Aku kembali terdesak, sama seperti ketika Dafa menembakku beberapa bulan lalu. Saat itu, dia juga melancarkan aksi live kayak gini. Sama seperti saat itu, sekarang pun aku bisa menebak keinginan apa yang disampaikan oleh mereka yang sedang menonton.
Mereka ingin aku memaafkan Dafa dan balikan. Padahal mereka enggak tahu apa permasalahanku dengan Dafa.
They just love the idea of me and him. Entah apa gunanya, aku enggak tahu, karena mereka juga enggak kenal aku atau Dafa, tapi mereka beranggapan seolah-olah pendapat mereka punya peranan sangat penting dalam hidupku.
“Ayo dong, Key. Balikan sama Dafa.” Teriakan teman Dafa yang lain, yang diikuti oleh sorakan tanda setuju.
“Kamu minta maaf buat apaan emang?”
Selama sedetik, aku melihat Dafa kesulitan menahan emoi, tapi dia bisa segera menguasai diri. Dia kembali berubah menjadi Prince Dafa idaman penggemarnya, dengan wajah lembut dan senyum manis yang membuat hati meleleh.
Juga permintaan maaf super romantis yang bagi orang-orang terlihat manis, tapi menurutku ini sangat norak.
“Aku udah bikin kamu marah waktu di Bali karena cemburu terus nuduh kamu yang enggak-enggak. Iya aku cemburu, tapi itu karena aku sayang banget sama kamu. Makanya, maafin aku ya, Key.” Dafa kembali menatapku dengan puppy eyes yang membuatnya tampak memelas.

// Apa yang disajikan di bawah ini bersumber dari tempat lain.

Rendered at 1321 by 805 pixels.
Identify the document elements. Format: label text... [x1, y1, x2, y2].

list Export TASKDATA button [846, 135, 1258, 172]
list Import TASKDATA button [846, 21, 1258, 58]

“Oh ya? Cuma itu? Enggak karena kesalahan lain yang jauh lebih matters?”
“Key, jangan macam-macam. Ini lagi live,” geram Dafa dalam nada pelan, sehingga cuma aku yang bisa mendengarnya.

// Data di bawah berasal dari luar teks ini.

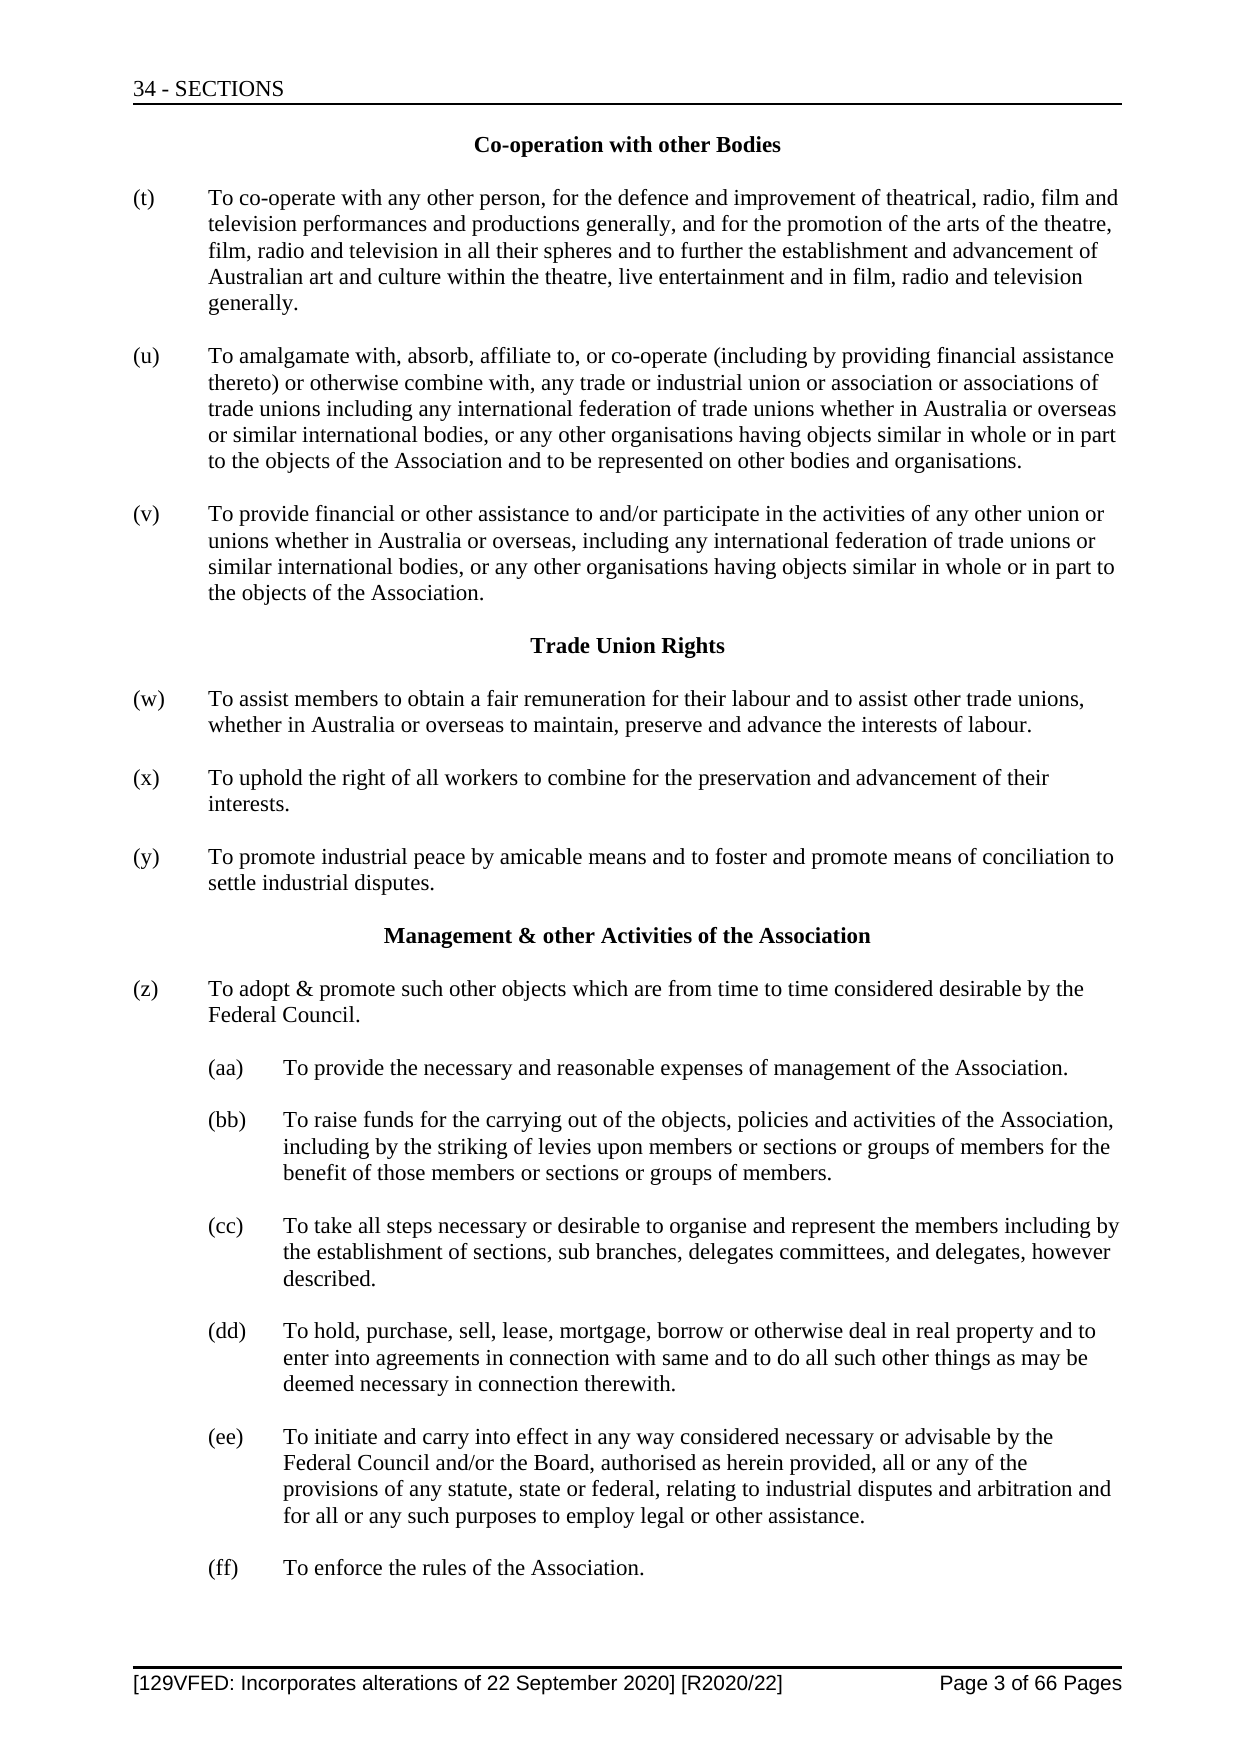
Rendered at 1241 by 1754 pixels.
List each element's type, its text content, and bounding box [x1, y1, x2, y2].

text (x) To uphold the right of all workers to combine for the preservation and advancement of their interests. [133, 764, 1122, 817]
text (bb) To raise funds for the carrying out of the objects, policies and activities of the Association, including by the striking of levies upon members or sections or groups of members for the benefit of those members or sections or groups of members. [133, 1106, 1122, 1186]
text Management & other Activities of the Association [133, 922, 1122, 948]
text (cc) To take all steps necessary or desirable to organise and represent the members including by the establishment of sections, sub branches, delegates committees, and delegates, however described. [133, 1212, 1122, 1291]
text (u) To amalgamate with, absorb, affiliate to, or co-operate (including by providing financial assistance thereto) or otherwise combine with, any trade or industrial union or association or associations of trade unions including any international federation of trade unions whether in Australia or overseas or similar international bodies, or any other organisations having objects similar in whole or in part to the objects of the Association and to be represented on other bodies and organisations. [133, 342, 1122, 474]
text (z) To adopt & promote such other objects which are from time to time considered desirable by the Federal Council. [133, 975, 1122, 1027]
text (w) To assist members to obtain a fair remuneration for their labour and to assist other trade unions, whether in or overseas to maintain, preserve and advance the interests of labour. [133, 685, 1122, 737]
text Trade Union Rights [133, 632, 1122, 658]
text (aa) To provide the necessary and reasonable expenses of management of the Association. [133, 1054, 1122, 1080]
text (ee) To initiate and carry into effect in any way considered necessary or advisable by the Federal Council and/or the Board, authorised as herein provided, all or any of the provisions of any statute, state or federal, relating to industrial disputes and arbitration and for all or any such purposes to employ legal or other assistance. [133, 1423, 1122, 1528]
text (y) To promote industrial peace by amicable means and to foster and promote means of conciliation to settle industrial disputes. [133, 843, 1122, 896]
text (ff) To enforce the rules of the Association. [133, 1554, 1122, 1581]
text Co-operation with other Bodies [133, 131, 1122, 158]
text (t) To co-operate with any other person, for the defence and improvement of theatrical, radio, film and television performances and productions generally, and for the promotion of the arts of the theatre, film, radio and television in all their spheres and to further the establishment and advancement of Australian art and culture within the theatre, live entertainment and in film, radio and television generally. [133, 184, 1122, 316]
text (dd) To hold, purchase, sell, lease, mortgage, borrow or otherwise deal in real property and to enter into agreements in connection with same and to do all such other things as may be deemed necessary in connection therewith. [133, 1317, 1122, 1396]
text (v) To provide financial or other assistance to and/or participate in the activities of any other union or unions whether in Australia or overseas, including any international federation of trade unions or similar international bodies, or any other organisations having objects similar in whole or in part to the objects of the Association. [133, 500, 1122, 606]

Aku menatapnya dengan mata menyipit. “Padahal kesalahan kamu malam itu jauh lebih besar ya, Daf, ketimbang drama yang kamu bikin.”
Dafa bergerak mendekatiku, sehingga dia bisa berbisik kepadaku. “Enggak usah macam-macam, deh. Kamu pikir kalau orang lain tahu, mereka akan ngebela kamu? Enggak usah naif, Key. Why don’t you just play the game?”

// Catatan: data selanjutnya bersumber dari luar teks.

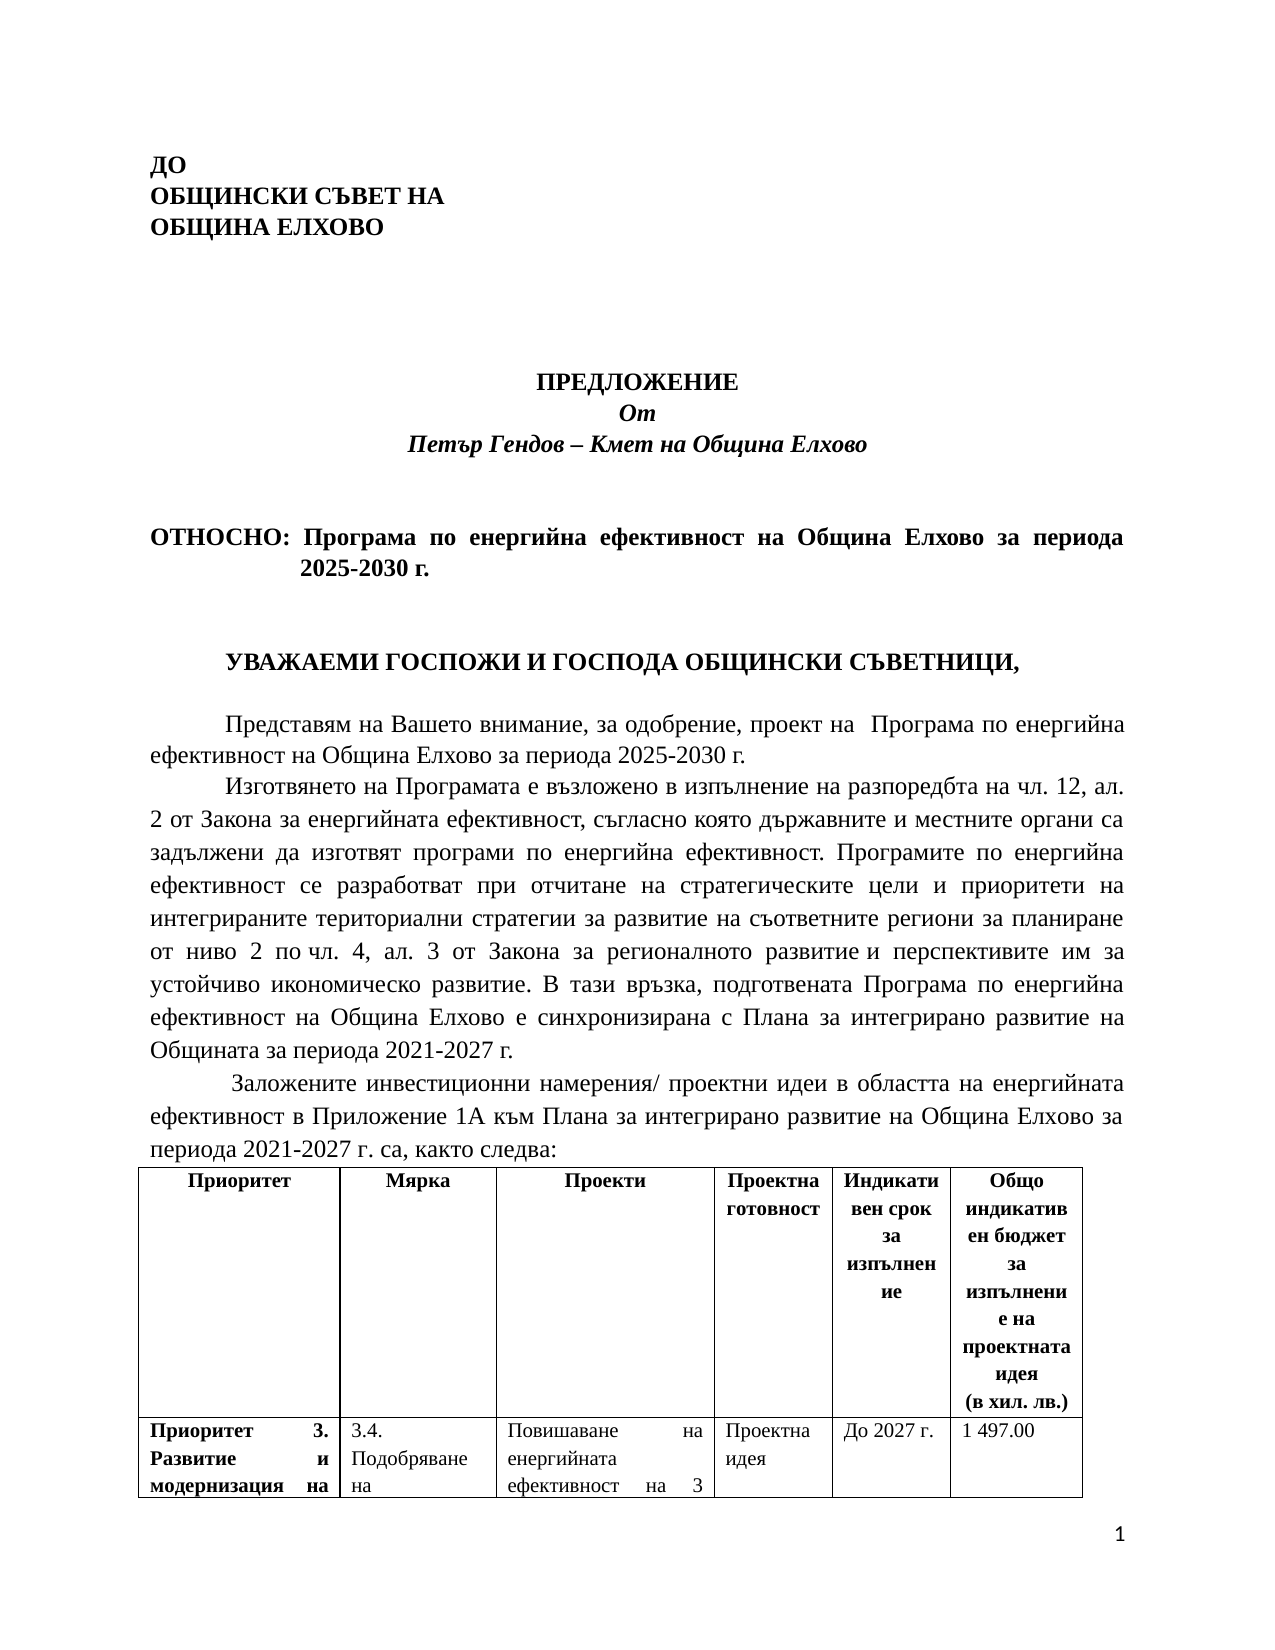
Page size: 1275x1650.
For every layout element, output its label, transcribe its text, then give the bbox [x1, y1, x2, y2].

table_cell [497, 1418, 714, 1497]
table_header Общо индикативен бюджет за изпълнение на проектната идея (в хил. лв.) [951, 1168, 1082, 1417]
text Представям на Вашето внимание, за одобрение, проект на Програма по енергийна ефективност на Община Елхово за периода 2025-2030 г. [150, 709, 1125, 768]
text От [150, 398, 1125, 427]
table_header Приоритет [139, 1168, 339, 1417]
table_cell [341, 1418, 496, 1497]
table_header Проектна готовност [715, 1168, 832, 1417]
text ОТНОСНО: Програма по енергийна ефективност на Община Елхово за периода 2025-2030 г. [150, 522, 1125, 582]
text ОБЩИНСКИ СЪВЕТ НА [150, 181, 1125, 210]
table_cell Проектна идея [715, 1418, 832, 1497]
table_header Индикативен срок за изпълнение [833, 1168, 950, 1417]
table_header Мярка [341, 1168, 496, 1417]
text Заложените инвестиционни намерения/ проектни идеи в областта на енергийната ефективност в Приложение 1А към Плана за интегрирано развитие на Община Елхово за периода 2021-2027 г. са, както следва: [150, 1130, 1125, 1163]
text УВАЖАЕМИ ГОСПОЖИ И ГОСПОДА ОБЩИНСКИ СЪВЕТНИЦИ, [225, 647, 1125, 675]
text Петър Гендов – Кмет на Община Елхово [150, 429, 1125, 458]
table_cell 1 497.00 [951, 1418, 1082, 1497]
list Изготвянето на Програмата е възложено в изпълнение на разпоредбта на чл. 12, ал. 2 от Закона за енергийната ефективност, съгласно която държавните и местните органи са задължени да изготвят програми по енергийна ефективност. Програмите по енергийна ефективност се разработват при отчитане на стратегическите цели и приоритети на интегрираните териториални стратегии за развитие на съответните региони за планиране от ниво 2 по чл. 4, ал. 3 от Закона за регионалното развитие и перспективите им за устойчиво икономическо развитие. В тази връзка, подготвената Програма по енергийна ефективност на Община Елхово e синхронизирана с Плана за интегрирано развитие на Общината за периода 2021-2027 г. [150, 771, 1125, 1064]
text Заложените инвестиционни намерения/ проектни идеи в областта на енергийната ефективност в Приложение 1А към Плана за интегрирано развитие на Община Елхово за периода 2021-2027 г. са, както следва: [150, 1068, 1125, 1101]
text ДО [150, 150, 1125, 179]
text ПРЕДЛОЖЕНИЕ [150, 367, 1125, 396]
table_header Проекти [497, 1168, 714, 1417]
table_cell До 2027 г. [833, 1418, 950, 1497]
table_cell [139, 1418, 339, 1497]
text ОБЩИНА EЛХОВО [150, 212, 1125, 241]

Dengan berat hati, aku mengakui kalau ucapannya ada benarnya juga. Aku cuma bisa menggertak dalam hati buat melampiaskan kekesalan.
Melihatku yang enggak memberikan reaksi apa-apa, Dafa menyerahkan bunga itu kepadaku. Sedikit memaksa agar aku menerimanya. Setelahnya, dia memelukku pelan.
“Thanks, ya, Babe, udah maafin aku. Aku janji enggak akan bikin kamu marah lagi. Sayang kamu, Babe.”
Sementara itu, aku hanya diam. Aku enggak memberikan jawaban apa-apa, tapi Dafa—dan yang lainnya—mengartikan keterdiaman itu sebagai tanda bahwa aku memaafkannya.